INSTRUCTIONS FOR THE TASK: Switch every "Google Fonts" in the records below to "Webfonts" and give back only the text lines with all else unchanged, leaving out the pictures.

Collected data:
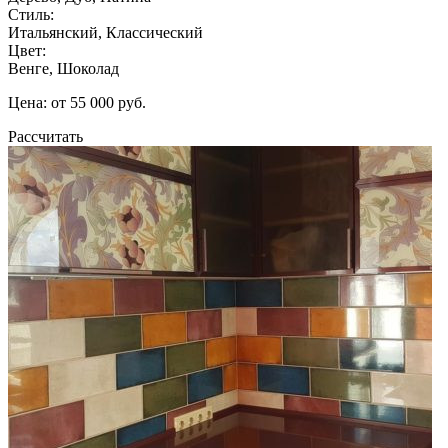
Стиль:
Итальянский, Классический
Цвет:
Венге, Шоколад
Цена: от 55 000 руб.
Рассчитать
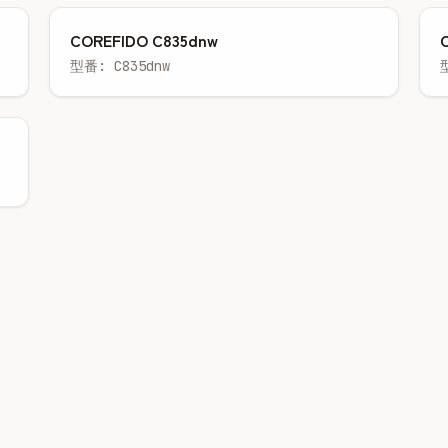
COREFIDO C835dnw
型番: C835dnw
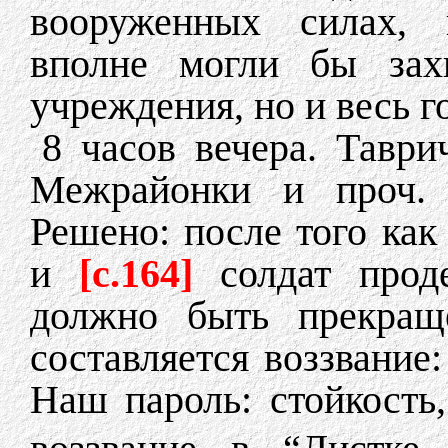
вооруженных силах, 
вполне могли бы захв
учреждения, но и весь го
8 часов вечера. Таври
Межрайонки и проч. 
Решено: после того ка
и
[c.164]
солдат прод
должно быть прекращ
составляется воззвание:
Наш пароль: стойкость,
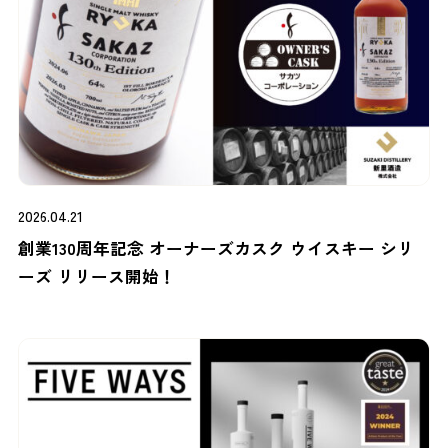
2026.04.21
創業130周年記念 オーナーズカスク ウイスキー シリ
ーズ リリース開始！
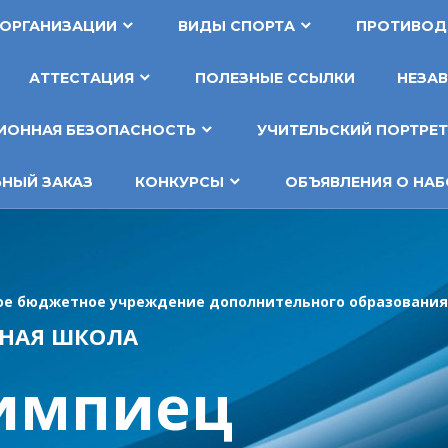
 ОРГАНИЗАЦИИ
ВИДЫ СПОРТА
ПРОТИВОД
АТТЕСТАЦИЯ
ПОЛЕЗНЫЕ ССЫЛКИ
НЕЗАВ
ОННАЯ БЕЗОПАСНОСТЬ
УЧИТЕЛЬСКИЙ ПОРТРЕ
НЫЙ ЗАКАЗ
КОНКУРСЫ
ОБЪЯВЛЕНИЯ О НАБ
е бюджетное учреждение дополнительного образования
НАЯ ШКОЛА
импиец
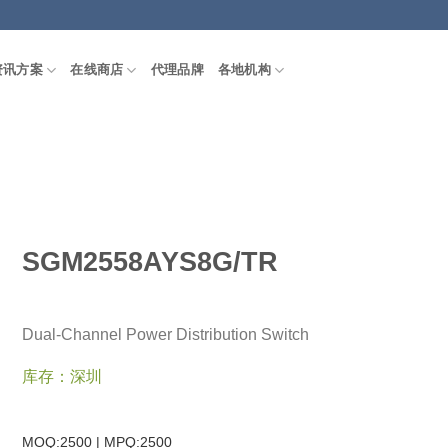
资讯方案
在线商店
代理品牌
各地机构
SGM2558AYS8G/TR
Dual-Channel Power Distribution Switch
库存：深圳
MOQ:2500 | MPQ:
2500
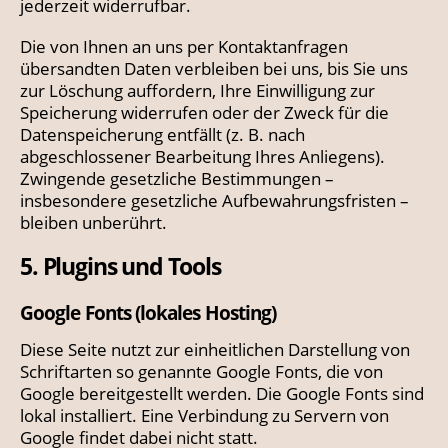
jederzeit widerrufbar.
Die von Ihnen an uns per Kontaktanfragen
übersandten Daten verbleiben bei uns, bis Sie uns
zur Löschung auffordern, Ihre Einwilligung zur
Speicherung widerrufen oder der Zweck für die
Datenspeicherung entfällt (z. B. nach
abgeschlossener Bearbeitung Ihres Anliegens).
Zwingende gesetzliche Bestimmungen –
insbesondere gesetzliche Aufbewahrungsfristen –
bleiben unberührt.
5. Plugins und Tools
Google Fonts (lokales Hosting)
Diese Seite nutzt zur einheitlichen Darstellung von
Schriftarten so genannte Google Fonts, die von
Google bereitgestellt werden. Die Google Fonts sind
lokal installiert. Eine Verbindung zu Servern von
Google findet dabei nicht statt.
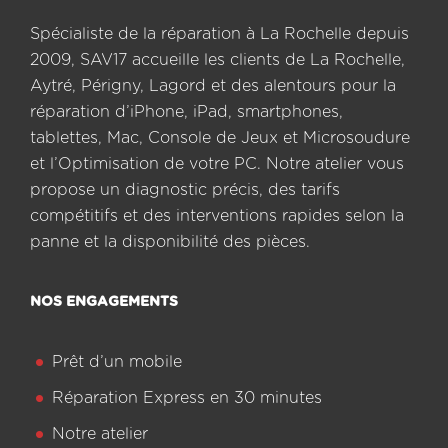
Spécialiste de la réparation à La Rochelle depuis
2009, SAV17 accueille les clients de La Rochelle,
Aytré, Périgny, Lagord et des alentours pour la
réparation d’iPhone, iPad, smartphones,
tablettes, Mac, Console de Jeux et Microsoudure
et l’Optimisation de votre PC. Notre atelier vous
propose un diagnostic précis, des tarifs
compétitifs et des interventions rapides selon la
panne et la disponibilité des pièces.
NOS ENGAGEMENTS
Prêt d’un mobile
Réparation Express en 30 minutes
Notre atelier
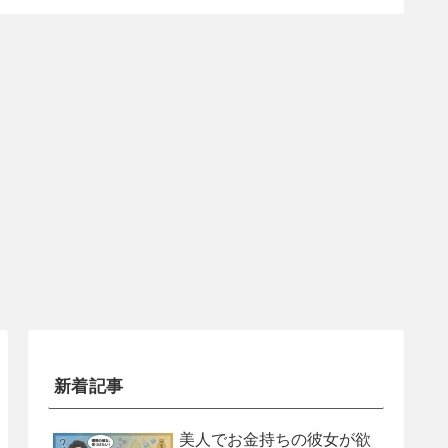
新着記事
美人でお金持ちの彼女が欲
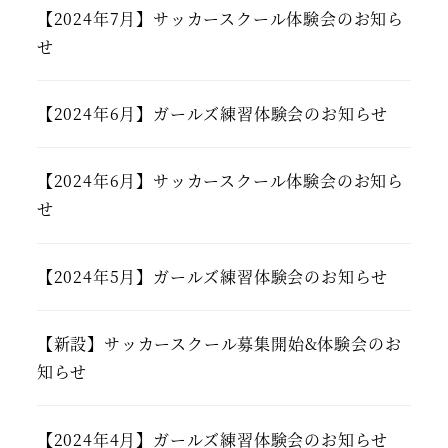
【2024年7月】サッカースクール体験会のお知ら
せ
【2024年6月】ガールズ練習体験会のお知らせ
【2024年6月】サッカースクール体験会のお知ら
せ
【2024年5月】ガールズ練習体験会のお知らせ
【新設】サッカースクール募集開始&体験会のお
知らせ
【2024年4月】ガールズ練習体験会のお知らせ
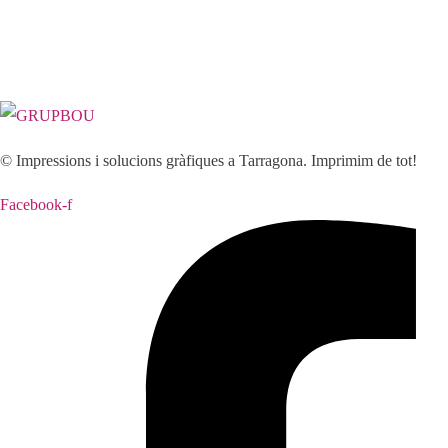
Consulta'ns
© Impressions i solucions gràfiques a Tarragona. Imprimim de tot!
Facebook-f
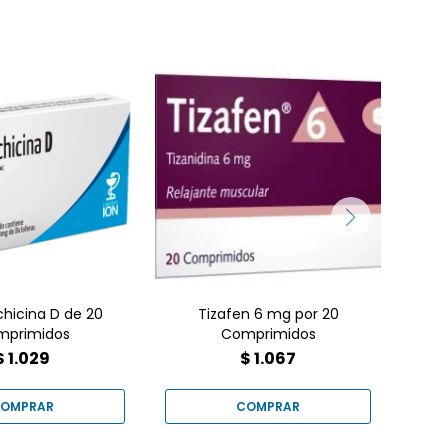
lchicina D 20
dos. Alivio para
Un relajante muscular
y la inflamación.
para espasticidad y
e
le en Farmacia
contracturas. Encuéntralo
ana
solución efectiva
en Farmacia Goes.
el malestar.
chicina D de 20
Tizafen 6 mg por 20
Pr
mprimidos
Comprimidos
Ha
$
1.029
$
1.067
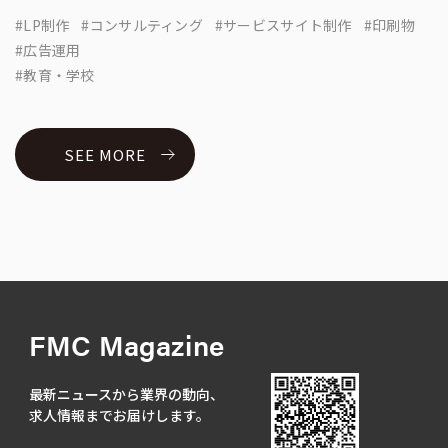
LP制作
コンサルティング
サービスサイト制作
印刷物
広告運用
教育・学校
SEE MORE
FMC Magazine
最新ニュースから業界の動向、
求人情報までお届けします。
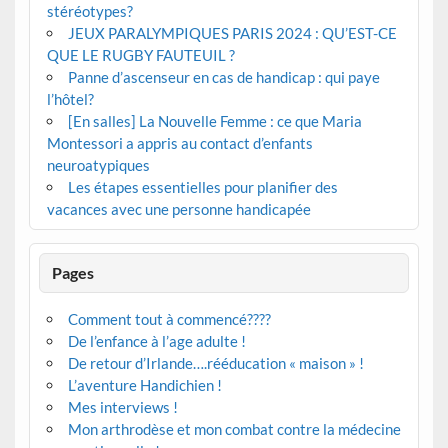
stéréotypes?
JEUX PARALYMPIQUES PARIS 2024 : QU’EST-CE
QUE LE RUGBY FAUTEUIL ?
Panne d’ascenseur en cas de handicap : qui paye
l’hôtel?
[En salles] La Nouvelle Femme : ce que Maria
Montessori a appris au contact d’enfants
neuroatypiques
Les étapes essentielles pour planifier des
vacances avec une personne handicapée
Pages
Comment tout à commencé????
De l’enfance à l’age adulte !
De retour d’Irlande….rééducation « maison » !
L’aventure Handichien !
Mes interviews !
Mon arthrodèse et mon combat contre la médecine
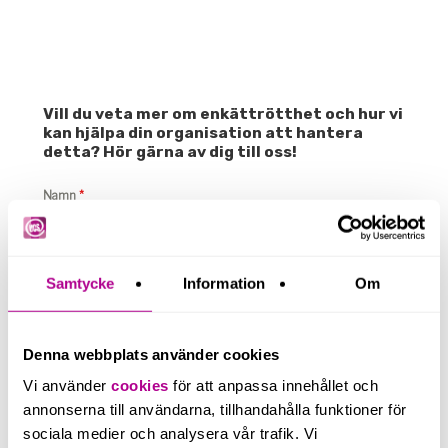
Vill du veta mer om enkättrötthet och hur vi
kan hjälpa din organisation att hantera
detta? Hör gärna av dig till oss!
Namn
*
E-post
*
Samtycke
Information
Om
Denna webbplats använder cookies
Telefon
Vi använder
cookies
för att anpassa innehållet och
annonserna till användarna, tillhandahålla funktioner för
sociala medier och analysera vår trafik. Vi
Meddelande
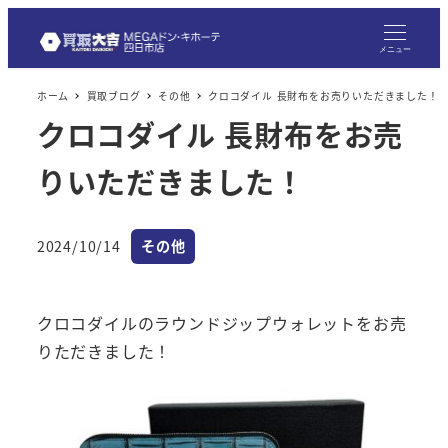
メ
イ
メニュー
ン
ホーム
買取ブログ
その他
クロコダイル 長財布をお売りいただきました！
コ
クロコダイル 長財布をお売
ン
テ
りいただきました！
ン
ツ
へ
カテゴリー
2024/10/14
その他
投稿日
移
動
クロコダイルのラウンドジップウォレットをお売
りただきました！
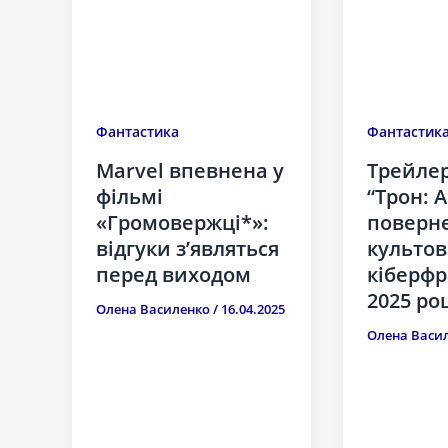
Фантастика
Фантастик
Marvel впевнена у
Трейлер
фільмі
“Трон: 
«Громовержці*»:
поверн
відгуки з’являться
культов
перед виходом
кіберф
2025 ро
Олена Василенко
/
16.04.2025
Олена Васи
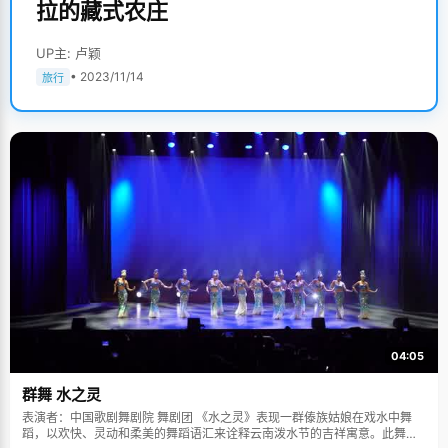
拉的藏式农庄
UP主: 卢颖
• 2023/11/14
旅行
04:05
群舞 水之灵
表演者：中国歌剧舞剧院 舞剧团 《水之灵》表现一群傣族姑娘在戏水中舞
蹈，以欢快、灵动和柔美的舞蹈语汇来诠释云南泼水节的吉祥寓意。此舞蹈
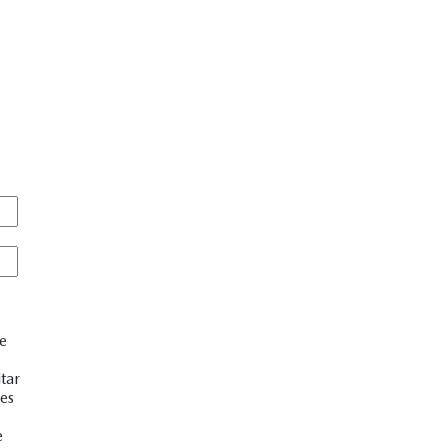
de
tar
es
e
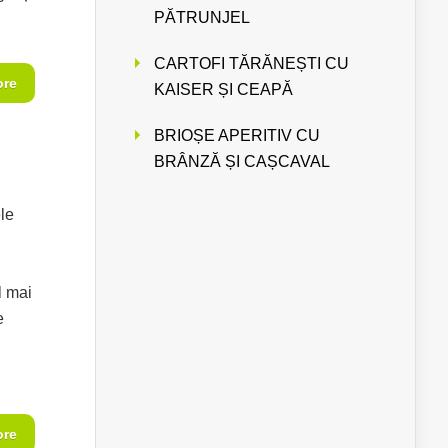
PĂTRUNJEL
CARTOFI TĂRĂNEȘTI CU
ore
KAISER ȘI CEAPĂ
BRIOȘE APERITIV CU
BRÂNZĂ ȘI CAȘCAVAL
le
l mai
e
ore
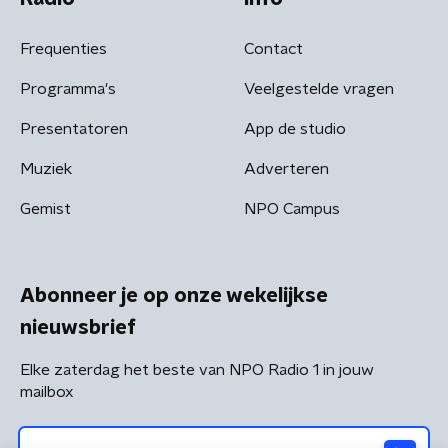
Frequenties
Contact
Programma's
Veelgestelde vragen
Presentatoren
App de studio
Muziek
Adverteren
Gemist
NPO Campus
Abonneer je op onze wekelijkse
nieuwsbrief
Elke zaterdag het beste van NPO Radio 1 in jouw
mailbox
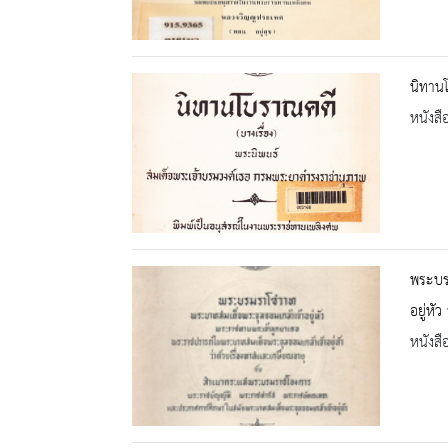
นิทาน
หนังสื
พระบร
อยู่หัว
หนังสื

RESULT OF THE TASK:
Стиль:
Итальянский, Классический
Цвет:
Венге, Шоколад
Цена: от 55 000 руб.
Рассчитать
COREFIDO C835dnw
型番: C835dnw
вооруженных силах, 
вполне могли бы захв
учреждения, но и весь го
8 часов вечера. Таври
Межрайонки и проч. 
Решено: после того ка
и
[c.164]
солдат прод
должно быть прекращ
составляется воззвание:
Наш пароль: стойкость,
2026.04.21
創業130周年記念 オーナーズカスク ウイスキー シリ
ーズ リリース開始！
 ОРГАНИЗАЦИИ
ВИДЫ СПОРТА
ПРОТИВОД
АТТЕСТАЦИЯ
ПОЛЕЗНЫЕ ССЫЛКИ
НЕЗАВ
ОННАЯ БЕЗОПАСНОСТЬ
УЧИТЕЛЬСКИЙ ПОРТРЕ
НЫЙ ЗАКАЗ
КОНКУРСЫ
ОБЪЯВЛЕНИЯ О НАБ
е бюджетное учреждение дополнительного образования
НАЯ ШКОЛА
импиец
资讯方案
在线商店
代理品牌
各地机构
SGM2558AYS8G/TR
Dual-Channel Power Distribution Switch
库存：深圳
MOQ:2500 | MPQ:
2500
jederzeit widerrufbar.
Die von Ihnen an uns per Kontaktanfragen
übersandten Daten verbleiben bei uns, bis Sie uns
zur Löschung auffordern, Ihre Einwilligung zur
Speicherung widerrufen oder der Zweck für die
Datenspeicherung entfällt (z. B. nach
abgeschlossener Bearbeitung Ihres Anliegens).
Zwingende gesetzliche Bestimmungen –
insbesondere gesetzliche Aufbewahrungsfristen –
bleiben unberührt.
5. Plugins und Tools
Webfonts (lokales Hosting)
Diese Seite nutzt zur einheitlichen Darstellung von
Schriftarten so genannte Webfonts, die von
Google bereitgestellt werden. Die Webfonts sind
lokal installiert. Eine Verbindung zu Servern von
Google findet dabei nicht statt.
Spécialiste de la réparation à La Rochelle depuis
2009, SAV17 accueille les clients de La Rochelle,
Aytré, Périgny, Lagord et des alentours pour la
réparation d’iPhone, iPad, smartphones,
tablettes, Mac, Console de Jeux et Microsoudure
et l’Optimisation de votre PC. Notre atelier vous
propose un diagnostic précis, des tarifs
compétitifs et des interventions rapides selon la
panne et la disponibilité des pièces.
NOS ENGAGEMENTS
Prêt d’un mobile
Réparation Express en 30 minutes
Notre atelier
新着記事
美人でお金持ちの彼女が欲
【2024年7月】サッカースクール体験会のお知ら
せ
【2024年6月】ガールズ練習体験会のお知らせ
【2024年6月】サッカースクール体験会のお知ら
せ
【2024年5月】ガールズ練習体験会のお知らせ
【新設】サッカースクール募集開始&体験会のお
知らせ
【2024年4月】ガールズ練習体験会のお知らせ
Consulta'ns
© Impressions i solucions gràfiques a Tarragona. Imprimim de tot!
Facebook-f
lchicina D 20
dos. Alivio para
Un relajante muscular
y la inflamación.
para espasticidad y
e
le en Farmacia
contracturas. Encuéntralo
ana
solución efectiva
en Farmacia Goes.
el malestar.
chicina D de 20
Tizafen 6 mg por 20
Pr
mprimidos
Comprimidos
Ha
$
1.029
$
1.067
LP制作
コンサルティング
サービスサイト制作
印刷物
広告運用
教育・学校
SEE MORE
FMC Magazine
最新ニュースから業界の動向、
求人情報までお届けします。
stéréotypes?
JEUX PARALYMPIQUES PARIS 2024 : QU’EST-CE
QUE LE RUGBY FAUTEUIL ?
Panne d’ascenseur en cas de handicap : qui paye
l’hôtel?
[En salles] La Nouvelle Femme : ce que Maria
Montessori a appris au contact d’enfants
neuroatypiques
Les étapes essentielles pour planifier des
vacances avec une personne handicapée
Pages
Comment tout à commencé????
De l’enfance à l’age adulte !
De retour d’Irlande….rééducation « maison » !
L’aventure Handichien !
Mes interviews !
Mon arthrodèse et mon combat contre la médecine
Vill du veta mer om enkättrötthet och hur vi
kan hjälpa din organisation att hantera
detta? Hör gärna av dig till oss!
Namn
*
E-post
*
Samtycke
Information
Om
Denna webbplats använder cookies
Telefon
Vi använder
cookies
för att anpassa innehållet och
annonserna till användarna, tillhandahålla funktioner för
sociala medier och analysera vår trafik. Vi
Meddelande
メ
イ
メニュー
ン
ホーム
買取ブログ
その他
クロコダイル 長財布をお売りいただきました！
コ
クロコダイル 長財布をお売
ン
テ
りいただきました！
ン
ツ
へ
カテゴリー
2024/10/14
その他
投稿日
移
動
クロコダイルのラウンドジップウォレットをお売
りただきました！
Фантастика
Фантастик
Marvel впевнена у
Трейлер
фільмі
“Трон: 
«Громовержці*»:
поверн
відгуки з’являться
культов
перед виходом
кіберф
2025 ро
Олена Василенко
/
16.04.2025
Олена Васи
拉的藏式农庄
UP主: 卢颖
• 2023/11/14
旅行
04:05
群舞 水之灵
表演者：中国歌剧舞剧院 舞剧团 《水之灵》表现一群傣族姑娘在戏水中舞
蹈，以欢快、灵动和柔美的舞蹈语汇来诠释云南泼水节的吉祥寓意。此舞蹈
de
tar
es
e
PĂTRUNJEL
CARTOFI TĂRĂNEȘTI CU
ore
KAISER ȘI CEAPĂ
BRIOȘE APERITIV CU
BRÂNZĂ ȘI CAȘCAVAL
le
l mai
e
ore
Frequenties
Contact
Programma's
Veelgestelde vragen
Presentatoren
App de studio
Muziek
Adverteren
Gemist
NPO Campus
Abonneer je op onze wekelijkse
nieuwsbrief
Elke zaterdag het beste van NPO Radio 1 in jouw
mailbox
นิทาน
หนังสื
พระบร
อยู่หัว
หนังสื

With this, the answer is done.